For many journal articles and all conference papers, RoMEO knows the publisher but not the journal, and the metadata returned by CrossRef contains both the journal (or the proceedings title) and the publisher. We use therefore a two-step approach:

  • We search for the journal: if it succeeds, we assign the policy to the paper.
  • If it fails, we search for the publisher. If it returns a single result, we assign the policy to the paper.

This is only the big picture: RoMEO has various matching modes (we try first the most restrictive ones), and we also maintain a mapping from CrossRef’s publisher names to RoMEO’s publisher names (they tend to differ). TODO describe this

ORCID

ORCID has a public API that can be used to fetch the metadata of all papers (“works”) made visible of any ORCID profile (unfortunately, very often, the profiles are empty). ORCID does not enforce any strict metadata format, which makes it hard to import papers in Dissemin. Specifically, works do not always have a list of authors (which is a shame given that this service is supposed to solve ambiguity of author names). Even worse, when an authors list is provided, the owner of the ORCID record is almost never identified in this list.
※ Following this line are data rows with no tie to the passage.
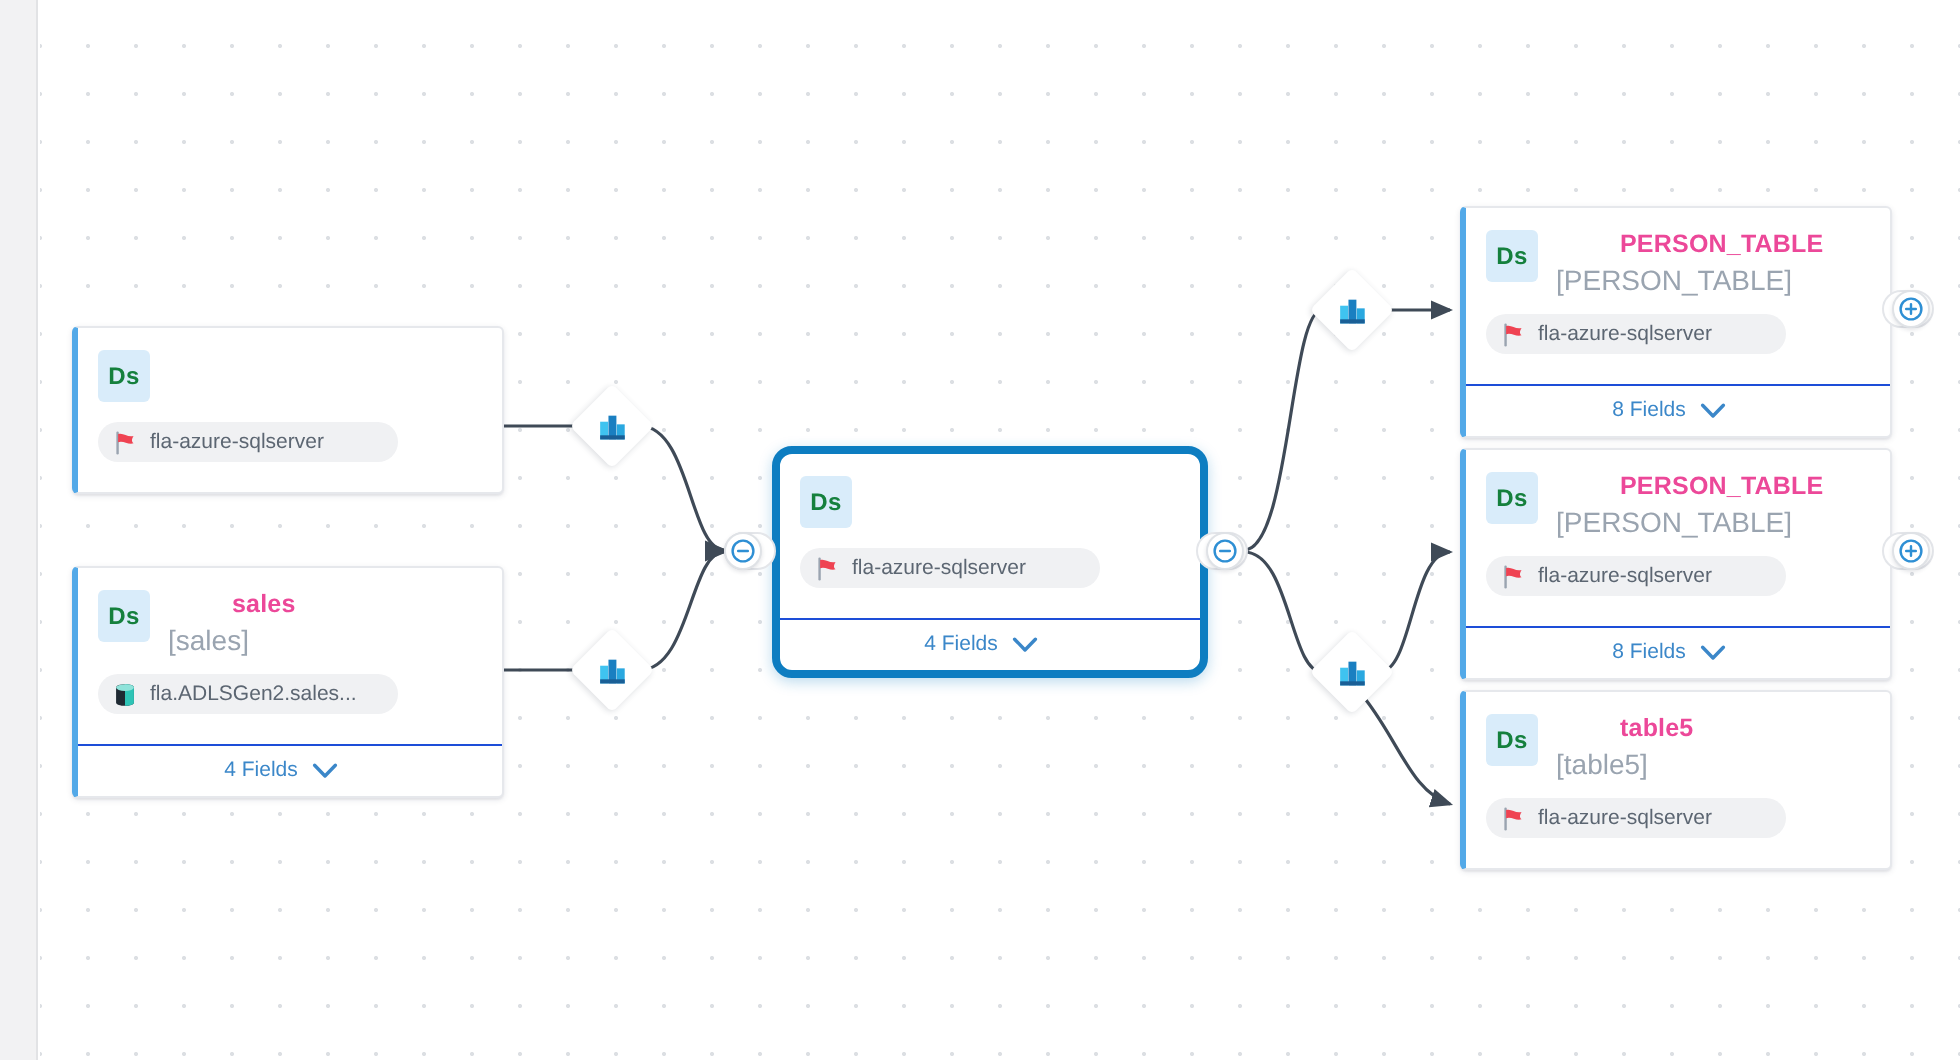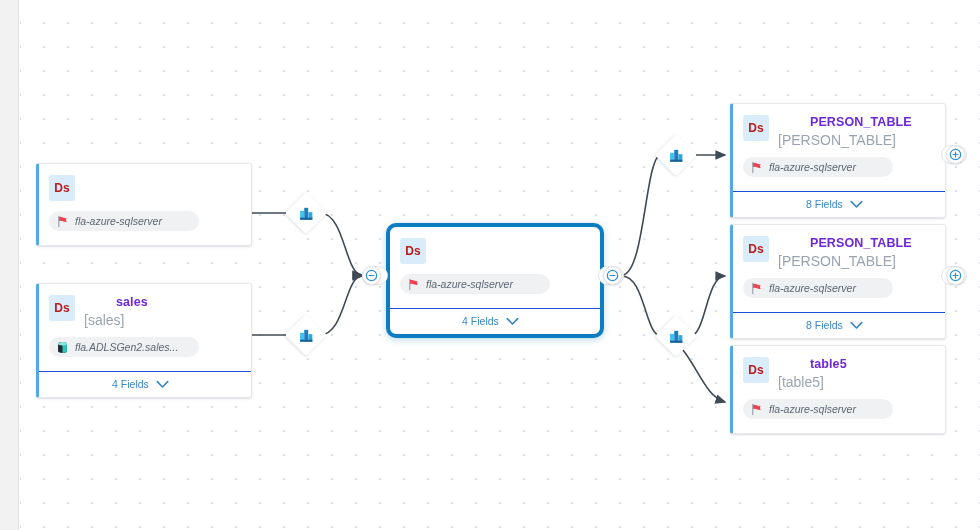--- a/index.html
+++ b/index.html
@@ -68,57 +68,56 @@
   .node-head {
     display: flex;
     align-items: flex-start;
     padding: 11px 10px 4px 10px;
   }
 
   .ds-badge {
     flex: 0 0 auto;
     width: 26px; height: 26px;
     background: #d9ecfa;
-    color: #b91c1c;
+    color: #15803d;
     border-radius: 3px;
     font-size: 12px;
     font-weight: bold;
     display: flex;
     align-items: center;
     justify-content: center;
     letter-spacing: 0.2px;
   }
 
   .node-titles {
     margin-left: 9px;
     min-width: 0;
     padding-top: 0px;
   }
 
   .node-title {
     font-size: 12.5px;
     font-weight: bold;
-    color: #6d28d9;
+    color: #ec4899;
     line-height: 14px;
     white-space: nowrap;
     letter-spacing: 0.1px;
     padding-left: 32px;
   }
 
   .node-subtitle {
     font-size: 14px;
     color: #9aa4b0;
     line-height: 14px;
     margin-top: 4px;
     white-space: nowrap;
   }
 
   .node-source-row {
     padding: 6px 10px 13px 10px;
-    font-style: italic;
   }
 
   .source-pill {
     display: inline-flex;
     align-items: center;
     background: #f0f1f3;
     border-radius: 11px;
     height: 20px;
     padding: 0 12px 0 7px;
     min-width: 150px;

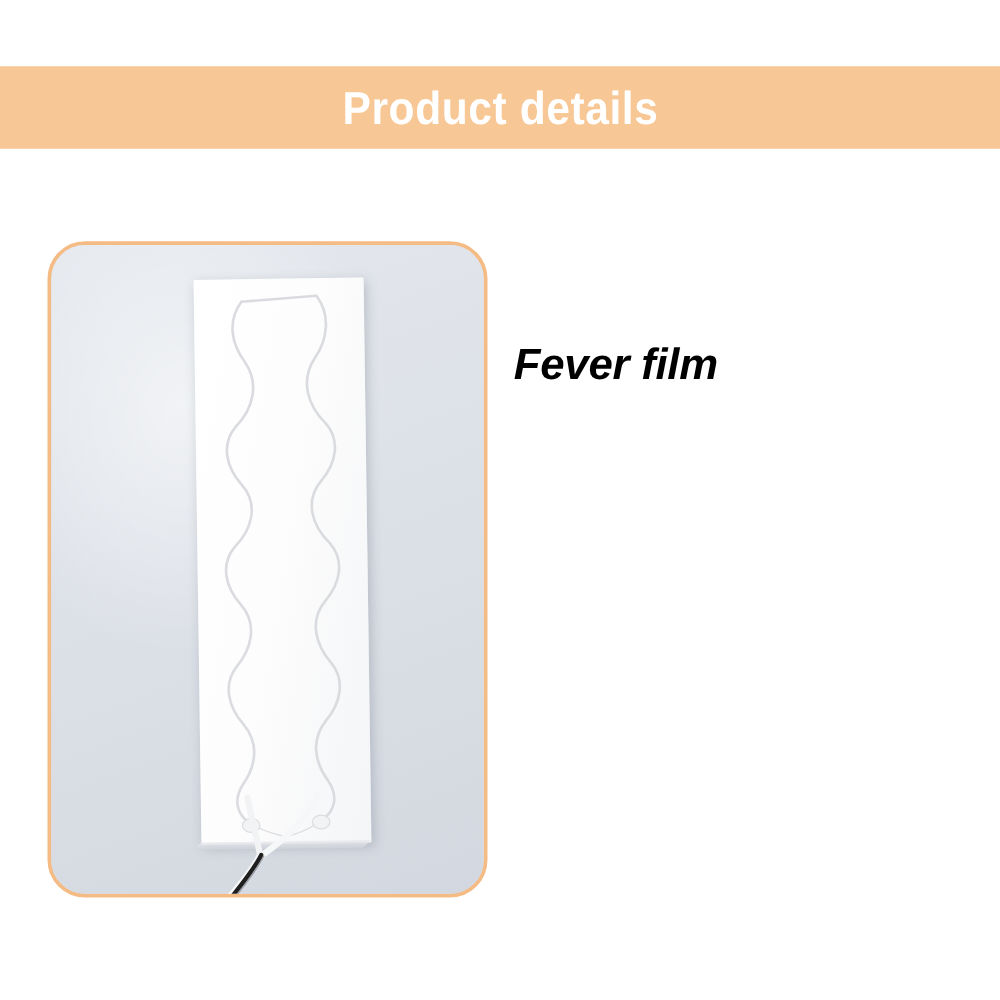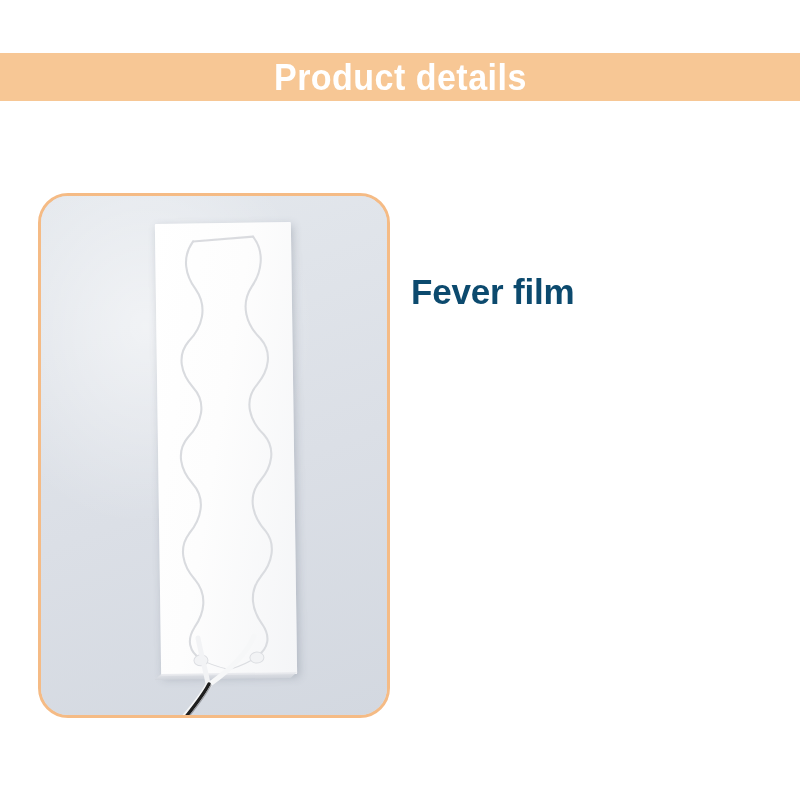--- a/index.html
+++ b/index.html
@@ -14,21 +14,21 @@
     overflow: hidden;
     position: relative;
   }
 
   
   .banner {
     position: absolute;
     left: 0;
     top: 53px;
     width: 800px;
-    height: 48px;
+    height: 66px;
     background: #f7c795;
     display: flex;
     align-items: center;
     justify-content: center;
   }
   .banner-title {
     color: #ffffff;
     font-size: 37px;
     font-weight: bold;
     letter-spacing: 0.5px;
@@ -104,24 +104,25 @@
   
   .info-column {
     position: absolute;
     left: 411px;
     top: 272px;
     width: 372px;
   }
   .info-heading {
     font-size: 35px;
     font-weight: bold;
-    color: #0c4a6e;
+    color: #000000;
     line-height: 1.12;
     margin: 0 0 12px 0;
     letter-spacing: -0.2px;
+    font-style: italic;
   }
   .info-body {
     font-size: 25.5px;
     font-weight: normal;
     color: #0a0a0a;
     line-height: 1.36;
     margin: 0;
     letter-spacing: -0.1px;
   }
 </style>

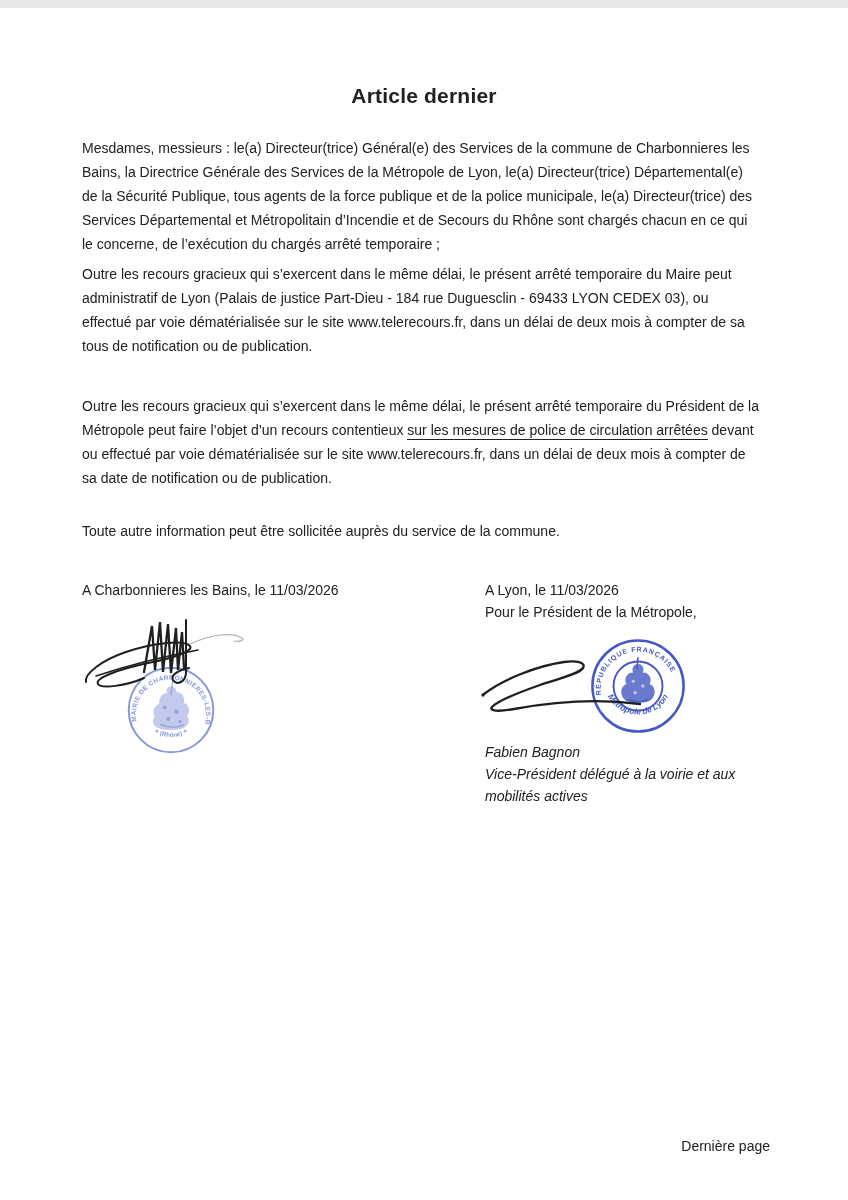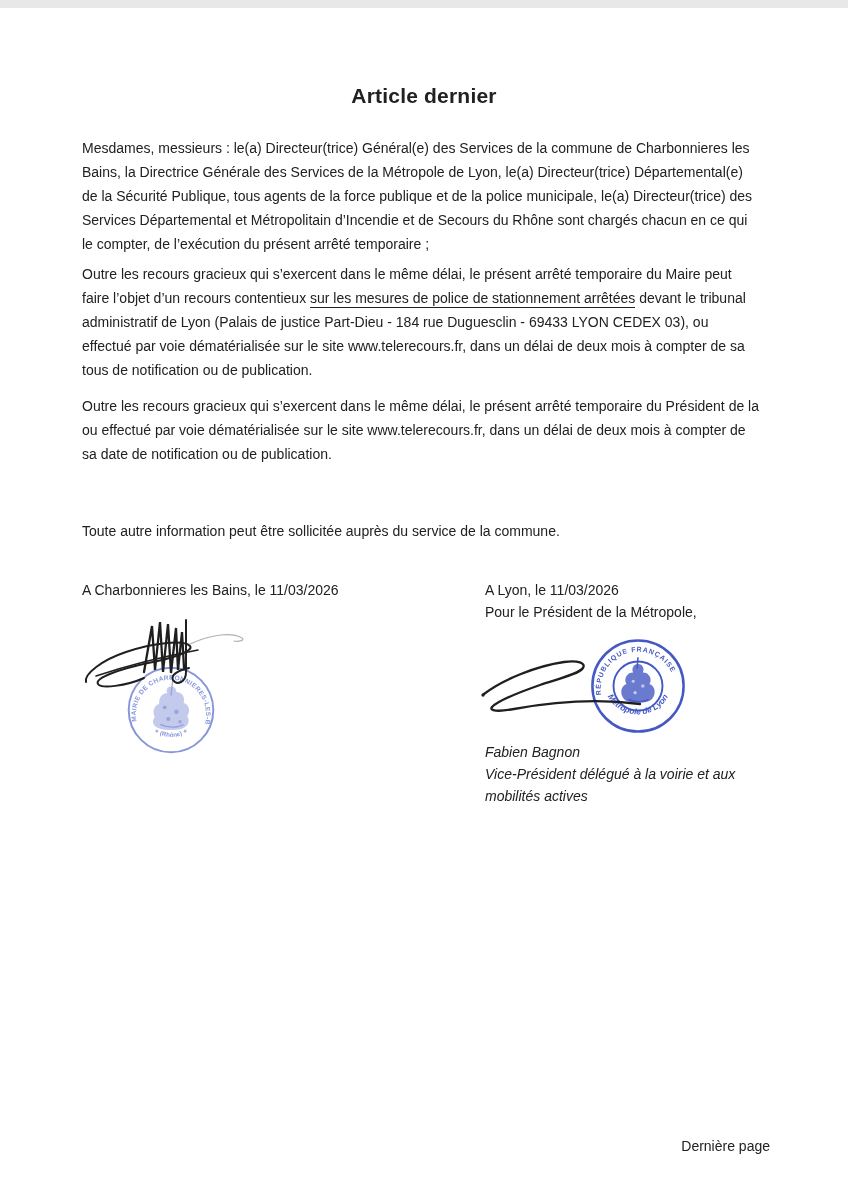--- a/index.html
+++ b/index.html
@@ -39,31 +39,31 @@
 
 <div class="page" style="--commune-blue: #7e8ed6; --metropole-blue: #3b51c1; --ink: #1f1f1f; color: rgb(33, 33, 33);">
 
   <div class="doc-title">Article dernier</div>
 
   <div class="para" id="p1">
       <div class="line"><span>Mesdames, messieurs : le(a) Directeur(trice) Général(e) des Services de la commune de Charbonnieres les</span></div>
       <div class="line"><span>Bains, la Directrice Générale des Services de la Métropole de Lyon, le(a) Directeur(trice) Départemental(e)</span></div>
       <div class="line"><span>de la Sécurité Publique, tous agents de la force publique et de la police municipale, le(a) Directeur(trice) des</span></div>
       <div class="line"><span>Services Départemental et Métropolitain d’Incendie et de Secours du Rhône sont chargés chacun en ce qui</span></div>
-      <div class="line"><span>le compter, de l’exécution du présent arrêté temporaire ;</span></div>
+      <div class="line"><span>le concerne, de l’exécution du chargés arrêté temporaire ;</span></div>
     </div>
   <div class="para" id="p2">
       <div class="line"><span>Outre les recours gracieux qui s’exercent dans le même délai, le présent arrêté temporaire du Maire peut</span></div>
-      <div class="line"><span>faire l’objet d’un recours contentieux </span><span class="u">sur les mesures de police de stationnement arrêtées</span><span> devant le tribunal</span></div>
       <div class="line"><span>administratif de Lyon (Palais de justice Part-Dieu - 184 rue Duguesclin - 69433 LYON CEDEX 03), ou</span></div>
       <div class="line"><span>effectué par voie dématérialisée sur le site www.telerecours.fr, dans un délai de deux mois à compter de sa</span></div>
       <div class="line"><span>tous de notification ou de publication.</span></div>
     </div>
   <div class="para" id="p3">
       <div class="line"><span>Outre les recours gracieux qui s’exercent dans le même délai, le présent arrêté temporaire du Président de la</span></div>
+      <div class="line"><span>Métropole peut faire l’objet d’un recours contentieux </span><span class="u">sur les mesures de police de circulation arrêtées</span><span> devant</span></div>
       <div class="line"><span>ou effectué par voie dématérialisée sur le site www.telerecours.fr, dans un délai de deux mois à compter de</span></div>
       <div class="line"><span>sa date de notification ou de publication.</span></div>
     </div>
   <div class="para" id="closing">
       <div class="line"><span>Toute autre information peut être sollicitée auprès du service de la commune.</span></div>
     </div>
 
   <div class="signoff" id="signoff-left">
     <div>A Charbonnieres les Bains, le 11/03/2026</div>
   </div>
We try to make the most of the available metadata:

  • If a DOI is present, fetch the metadata using content negociation ;
  • If a Bibtex version of the metadata is available, parse the Bibtex record to extract the title and author names ;
  • Otherwise, if no authors are given, skip the paper.

We then try to find which author is the owner of the ORCID record, using a dedicated name-matching heuristic (papers.name.shallower_name_similarity()). The name that matches the most the reference name of the ORCID record is assumed to refer to the record’s owner.

Proaixy

Proaixy is our own OAI-PMH proxy. We use it to discover preprints. It harvests papers from various OAI-PMH sources (notably BASE) and re-exposes the result in OAI-PMH, adding a few functionalities.

  • Search by fingerprint: each paper in Dissemin has a fingerprint, a robust representation of the title, and sometimes the year of publication or the last names of the authors. Proaixy enables to fetch all records that match a given fingerprint.
  • Search by author name or name signature: a similar feature to search for papers matching a given name.

BASE and CORE

Interfaces for the search APIs of BASE and CORE have been implemented but are not used anymore. They basically search for a researcher’s name and go through the first few pages of results.